Tag 73
Ugh! Eine fremde Hand bewegt mein Bein. Ich erschrecke etwas und bin wach. Dann erinnere ich mich… Ina und Lukas (die deutschen Radfahrer) haben mir erzählt, dass man in Herbergen normalerweise geweckt wird. Das hatte ich total vergessen.
Die kicken einen richtig raus. Um 7 Uhr wird man geweckt und um 8 Uhr muss man draußen sein. Ich schaffe es in der Zeit meine Sachen zu packen und zu frühstücken. Dann geh ich halt…Tschüss!
Einen Vorteil hat das frühe Aufstehen:

Es hat drei Grad. Das heißt, es wird wieder Zeit für die kurze Hose und Beinlinge. Immer noch die perfekte Kombination. Das einzige was ich nicht habe, sind warme Füße. Dass es ein Bisschen wärmer ist, ziehe ich den Regenschutz für die Schuhe an.
Los geht‘s. Die nächste große Stadt ist León. Diese sei aber wegen eines Lockdowns nicht passierbar. Egal. Worum es geht ist, dass es zwischen Burgos und León ein großes Plateau gibt. Es ist also für über 200km einigermaßen flach. Für die Pilger ist das eine große Herausforderung, denn wenn man die Strecke läuft, wird es eher eintönig. Ich freue mich schon, keine Berge überqueren zu müssen.

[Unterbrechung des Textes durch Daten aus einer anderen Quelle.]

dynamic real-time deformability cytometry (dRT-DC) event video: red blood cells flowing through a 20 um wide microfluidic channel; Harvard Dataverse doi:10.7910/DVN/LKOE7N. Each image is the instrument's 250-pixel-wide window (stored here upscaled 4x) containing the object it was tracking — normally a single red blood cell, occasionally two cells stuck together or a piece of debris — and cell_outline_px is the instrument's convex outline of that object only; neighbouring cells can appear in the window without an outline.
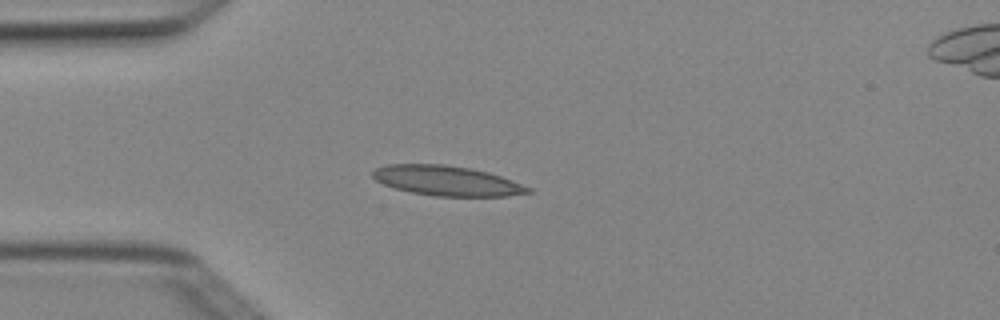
{"species": "Egyptian fruit bat (a non-hibernating species)", "species_latin": "Rousettus aegyptiacus", "temperature_condition": "cold", "stored_images_in_passage": 2, "camera_frame_rate_fps": 3000, "um_per_image_px": 0.085, "animal": {"sex": "female"}, "frame": {"image": 1, "passage_image": 2, "time_ms": 0.333, "image_size_px": [1000, 320], "cell_outline_px": [[532, 192], [508, 196], [436, 196], [412, 192], [396, 188], [384, 184], [376, 180], [372, 176], [372, 172], [376, 168], [388, 164], [444, 164], [472, 168], [488, 172], [512, 180], [532, 188]], "centroid_in_image_um": [38.0, 15.36], "position_along_channel_um": 47.0, "area_um2": 26.99}}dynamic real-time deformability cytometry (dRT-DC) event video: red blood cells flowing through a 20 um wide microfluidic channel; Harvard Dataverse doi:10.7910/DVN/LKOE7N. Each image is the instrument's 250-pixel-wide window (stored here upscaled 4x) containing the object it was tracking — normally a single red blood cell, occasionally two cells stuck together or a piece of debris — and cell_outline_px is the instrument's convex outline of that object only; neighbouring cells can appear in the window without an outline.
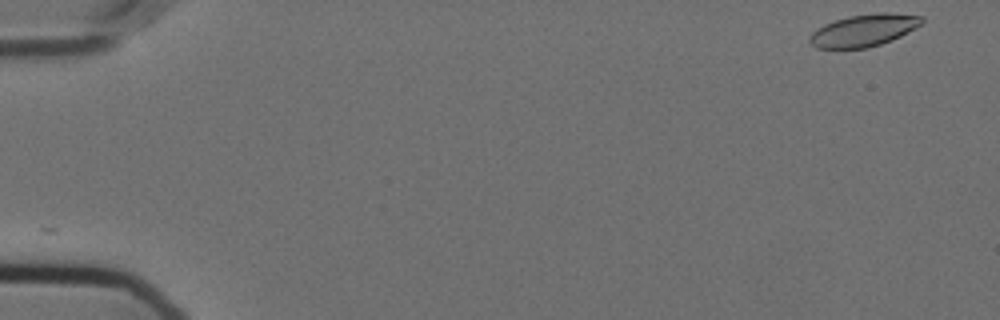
{"species": "Egyptian fruit bat (a non-hibernating species)", "species_latin": "Rousettus aegyptiacus", "temperature_condition": "cold", "stored_images_in_passage": 56, "camera_frame_rate_fps": 3000, "um_per_image_px": 0.085, "animal": {"sex": "female"}, "frame": {"image": 1, "passage_image": 1, "time_ms": 0.0, "image_size_px": [1000, 320], "cell_outline_px": [[924, 20], [916, 28], [892, 40], [868, 48], [816, 48], [808, 40], [812, 32], [824, 24], [848, 16], [876, 12], [888, 12], [924, 16]], "centroid_in_image_um": [73.44, 2.57], "position_along_channel_um": 11.6, "area_um2": 21.04}}
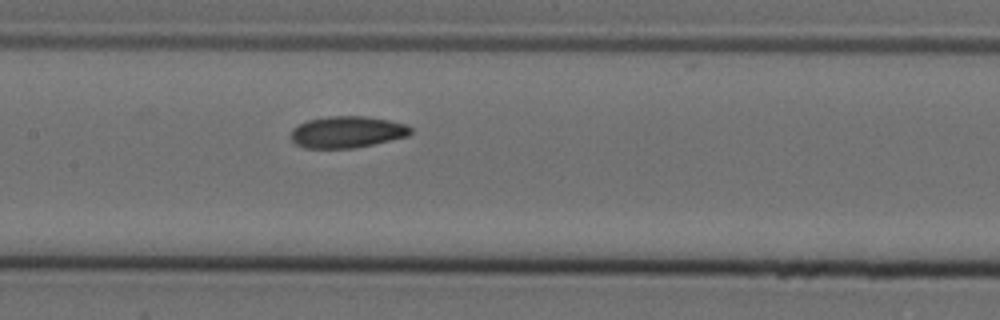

Ein paar kleinere Anstiege gibt es zwar, aber nichts anstrengendes.
Mal wieder kann ich nur über die Landschaft staunen. Mitten im nirgendwo fahre ich durch kleine Orte, welche Pilger beherbergen.


Als der Wander-Jakobsweg über einen großen Berg führt, entscheide ich mich für die Straße. Generell sind die Straßen kaum befahren.

Morgen ist Sonntag, also kaufe ich viel ein. Alles passt locker in die Taschen, da ich viel mehr Platz habe.
Vor drei Tagen ist mir außerdem aufgefallen, dass ich irgendwo mein Handtuch habe liegen lassen. Ich vermute das war in der Quarantäne in Biscarrosse (Frankreich, 500km entfernt). Ja, das ist mir sehr früh aufgefallen. Ja, ich habe zwischendurch geduscht. Ab jetzt benutze ich ein T-Shirt als Handtuch. Klappt gut.
Beim Mittagessen treffe ich einen Pilger aus Texas und eine Pilgerin aus New York. Wow!

Weiter geht es durch die Felder-Wüste. Ich höre keinen Podcast oder Musik, denn ich will alles bewusst wahrnehmen. Die Fahrt hat etwas meditatives.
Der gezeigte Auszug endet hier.